Es, por lo tanto, el momento de intensificar la investigación en la población pediátrica. Será, como lo está siendo hasta ahora todo lo relacionado con la pandemia, un reto extraordinario. Aprovechando los estudios y la experiencia con la vacunación de adultos, se necesitarán adaptaciones para cubrir objetivos específicos sobre la eficacia y la seguridad de las vacunas en la edad infantil. Las exigencias de un elevado nivel de seguridad demorarán muy probablemente la disponibilidad de vacunas en niños pequeños.
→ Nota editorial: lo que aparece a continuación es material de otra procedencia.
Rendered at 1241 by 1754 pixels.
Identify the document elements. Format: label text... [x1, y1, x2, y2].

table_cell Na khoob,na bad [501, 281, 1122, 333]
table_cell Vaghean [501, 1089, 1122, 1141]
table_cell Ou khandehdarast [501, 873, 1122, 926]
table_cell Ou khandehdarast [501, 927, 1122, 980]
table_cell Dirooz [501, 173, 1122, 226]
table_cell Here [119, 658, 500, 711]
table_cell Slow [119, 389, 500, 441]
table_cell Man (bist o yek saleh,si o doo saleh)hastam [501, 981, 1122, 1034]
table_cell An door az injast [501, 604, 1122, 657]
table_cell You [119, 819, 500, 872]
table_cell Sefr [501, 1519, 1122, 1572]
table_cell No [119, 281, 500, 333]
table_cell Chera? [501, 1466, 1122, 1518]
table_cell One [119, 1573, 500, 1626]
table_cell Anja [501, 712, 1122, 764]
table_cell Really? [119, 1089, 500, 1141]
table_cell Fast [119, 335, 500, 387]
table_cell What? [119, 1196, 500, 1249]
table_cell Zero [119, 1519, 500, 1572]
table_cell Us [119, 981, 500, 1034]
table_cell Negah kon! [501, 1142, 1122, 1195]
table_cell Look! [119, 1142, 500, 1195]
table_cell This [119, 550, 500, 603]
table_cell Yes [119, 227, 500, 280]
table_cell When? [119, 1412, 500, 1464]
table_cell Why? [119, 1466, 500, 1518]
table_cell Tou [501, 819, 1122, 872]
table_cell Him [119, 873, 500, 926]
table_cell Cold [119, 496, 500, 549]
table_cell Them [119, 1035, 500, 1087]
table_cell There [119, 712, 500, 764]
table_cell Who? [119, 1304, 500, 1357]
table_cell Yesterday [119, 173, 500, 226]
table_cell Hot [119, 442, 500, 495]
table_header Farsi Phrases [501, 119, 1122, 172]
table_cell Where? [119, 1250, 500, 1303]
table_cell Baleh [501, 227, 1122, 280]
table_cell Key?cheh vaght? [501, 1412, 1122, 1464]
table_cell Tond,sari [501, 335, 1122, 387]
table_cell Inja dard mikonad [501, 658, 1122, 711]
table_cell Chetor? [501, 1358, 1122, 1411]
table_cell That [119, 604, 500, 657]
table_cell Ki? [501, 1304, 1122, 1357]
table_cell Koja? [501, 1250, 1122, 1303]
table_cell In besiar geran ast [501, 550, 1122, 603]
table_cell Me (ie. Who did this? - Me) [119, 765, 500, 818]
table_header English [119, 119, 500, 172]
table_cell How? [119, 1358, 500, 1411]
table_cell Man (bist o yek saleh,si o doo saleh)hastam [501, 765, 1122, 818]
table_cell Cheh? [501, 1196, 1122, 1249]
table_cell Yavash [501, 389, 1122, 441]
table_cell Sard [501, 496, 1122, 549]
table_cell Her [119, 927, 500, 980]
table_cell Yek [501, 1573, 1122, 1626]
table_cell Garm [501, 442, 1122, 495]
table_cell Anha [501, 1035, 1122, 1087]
Las autoridades sanitarias tendrán que prever procedimientos específicos para, llegado el caso, autorizar la vacunación infantil prescindiendo de la modalidad de aprobación de emergencia o provisional.
La extensa experiencia con los programas de vacunación infantil supondrá una notable ventaja organizativa.
Los beneficios que cabe esperar de la vacunación infantil del COVID-19 son de gran interés general25,26: contribuir a la inmunidad colectiva (no sería posible alcanzar una inmunidad de grupo global suficiente manteniendo susceptibles a millones de niños), la reducción de la incidencia de la enfermedad leve-moderada y grave, evitar las consecuencias del cierre escolar y de la limitación del acceso a los servicios sociosanitarios y reducir la desigualdad.
Así que, sí, ha llegado el momento de volver la mirada a la población infantil y de dar los pasos (científicos, sociales y políticos) necesarios para contar con vacunas de la COVID-19 seguras y eficaces en ellos en el menor plazo posible.
El autor ha recibido ayuda para la asistencia a actividades de formación en territorio nacional por parte de la industria farmacéutica (IF) relacionada con las vacunas, una vez cada año hasta 2019. También ha participado, como docente, en una actividad de formación patrocinada por la IF en 2016.
Hernández Merino A. Vacunación del COVID-19 en niños: ¿ha llegado el momento? Evid Pediatr. 2021;17:2.